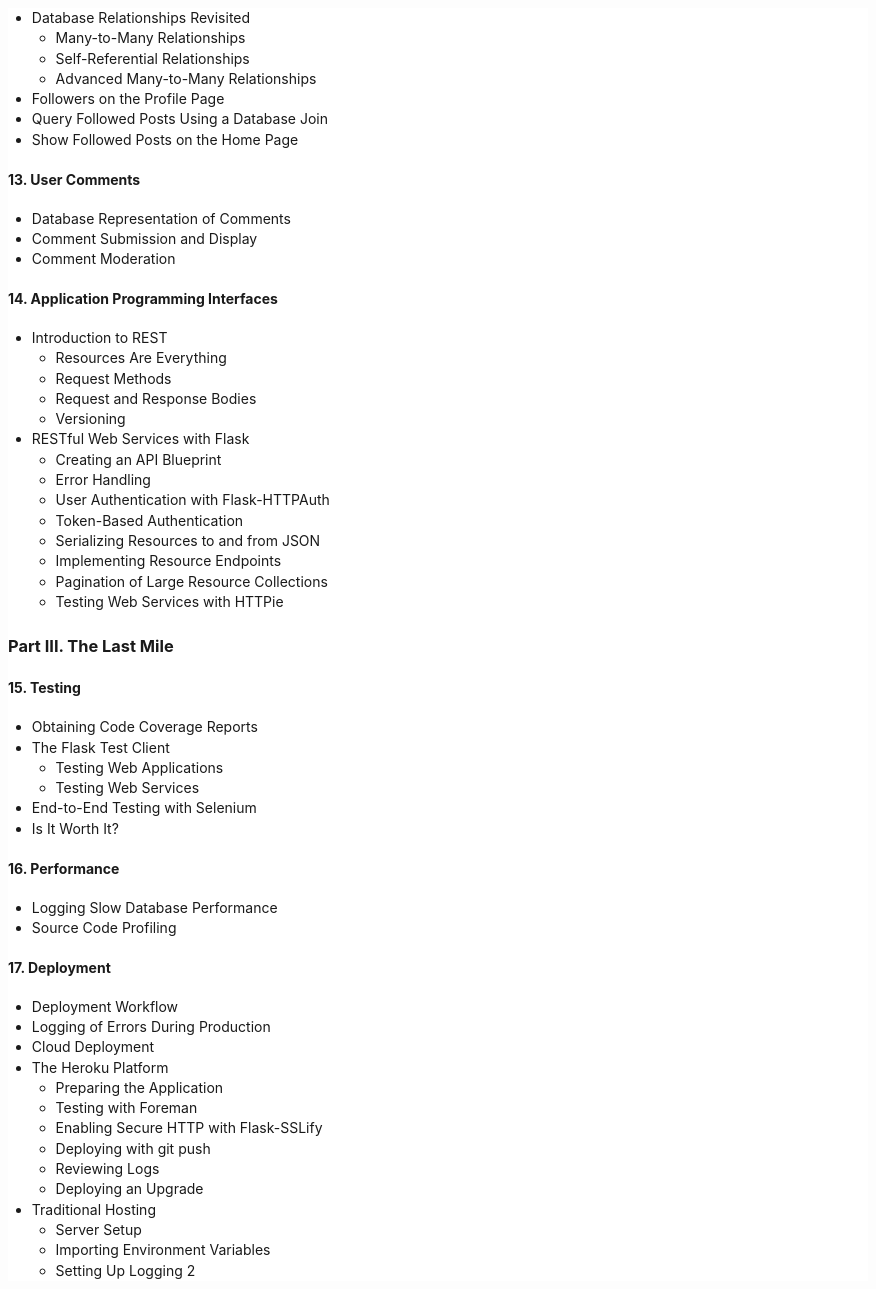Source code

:* Database Relationships Revisited
    * Many-to-Many Relationships
    * Self-Referential Relationships
    * Advanced Many-to-Many Relationships
* Followers on the Profile Page
* Query Followed Posts Using a Database Join
* Show Followed Posts on the Home Page

#### 13. User Comments

* Database Representation of Comments
* Comment Submission and Display
* Comment Moderation

#### 14. Application Programming Interfaces

* Introduction to REST
    * Resources Are Everything
    * Request Methods
    * Request and Response Bodies
    * Versioning
* RESTful Web Services with Flask
    * Creating an API Blueprint
    * Error Handling
    * User Authentication with Flask-HTTPAuth
    * Token-Based Authentication
    * Serializing Resources to and from JSON
    * Implementing Resource Endpoints
    * Pagination of Large Resource Collections
    * Testing Web Services with HTTPie

### Part III. The Last Mile

#### 15. Testing

* Obtaining Code Coverage Reports
* The Flask Test Client
    * Testing Web Applications
    * Testing Web Services
* End-to-End Testing with Selenium
* Is It Worth It?

#### 16. Performance

* Logging Slow Database Performance
* Source Code Profiling

#### 17. Deployment

* Deployment Workflow
* Logging of Errors During Production
* Cloud Deployment
* The Heroku Platform
    * Preparing the Application
    * Testing with Foreman
    * Enabling Secure HTTP with Flask-SSLify
    * Deploying with git push
    * Reviewing Logs
    * Deploying an Upgrade
* Traditional Hosting
    * Server Setup
    * Importing Environment Variables
    * Setting Up Logging 2
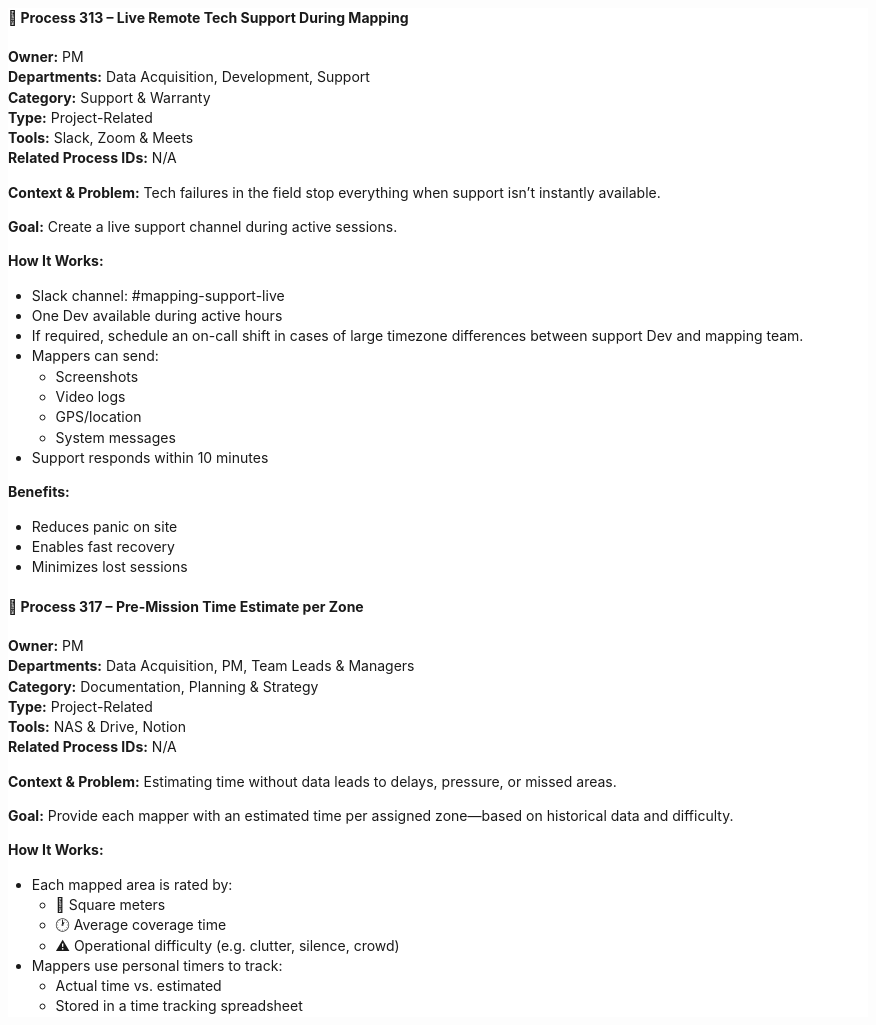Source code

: #### 🛜 Process 313 – Live Remote Tech Support During Mapping  
**Owner:** PM  
**Departments:** Data Acquisition, Development, Support  
**Category:** Support & Warranty  
**Type:** Project-Related  
**Tools:** Slack, Zoom & Meets  
**Related Process IDs:** N/A  

**Context & Problem:**
Tech failures in the field stop everything when support isn’t instantly available.  

**Goal:**
Create a live support channel during active sessions.  

**How It Works:**

* Slack channel: #mapping-support-live
* One Dev available during active hours
* If required, schedule an on-call shift in cases of large timezone differences between support Dev and mapping team.
* Mappers can send:
    - Screenshots
    - Video logs
    - GPS/location
    - System messages
* Support responds within 10 minutes

**Benefits:**

* Reduces panic on site
* Enables fast recovery
* Minimizes lost sessions

#### 🧮 Process 317 – Pre-Mission Time Estimate per Zone  
**Owner:** PM  
**Departments:** Data Acquisition, PM, Team Leads & Managers  
**Category:** Documentation, Planning & Strategy  
**Type:** Project-Related  
**Tools:** NAS & Drive, Notion  
**Related Process IDs:** N/A  

**Context & Problem:**
Estimating time without data leads to delays, pressure, or missed areas.  

**Goal:**
Provide each mapper with an estimated time per assigned zone—based on historical data and difficulty.  

**How It Works:**

* Each mapped area is rated by:
    - 📏 Square meters
    - 🕐 Average coverage time
    - ⚠️ Operational difficulty (e.g. clutter, silence, crowd)
* Mappers use personal timers to track:
    - Actual time vs. estimated
    - Stored in a time tracking spreadsheet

================

** THE TASK **
Rewrite the entries from the line containing "#### 🧮 Process" through the end of the entries, swapping "estimated" for "projected" and leaving everything else unchanged.

** EXERCISE ANSWER **
#### 🧮 Process 317 – Pre-Mission Time Estimate per Zone  
**Owner:** PM  
**Departments:** Data Acquisition, PM, Team Leads & Managers  
**Category:** Documentation, Planning & Strategy  
**Type:** Project-Related  
**Tools:** NAS & Drive, Notion  
**Related Process IDs:** N/A  

**Context & Problem:**
Estimating time without data leads to delays, pressure, or missed areas.  

**Goal:**
Provide each mapper with an projected time per assigned zone—based on historical data and difficulty.  

**How It Works:**

* Each mapped area is rated by:
    - 📏 Square meters
    - 🕐 Average coverage time
    - ⚠️ Operational difficulty (e.g. clutter, silence, crowd)
* Mappers use personal timers to track:
    - Actual time vs. projected
    - Stored in a time tracking spreadsheet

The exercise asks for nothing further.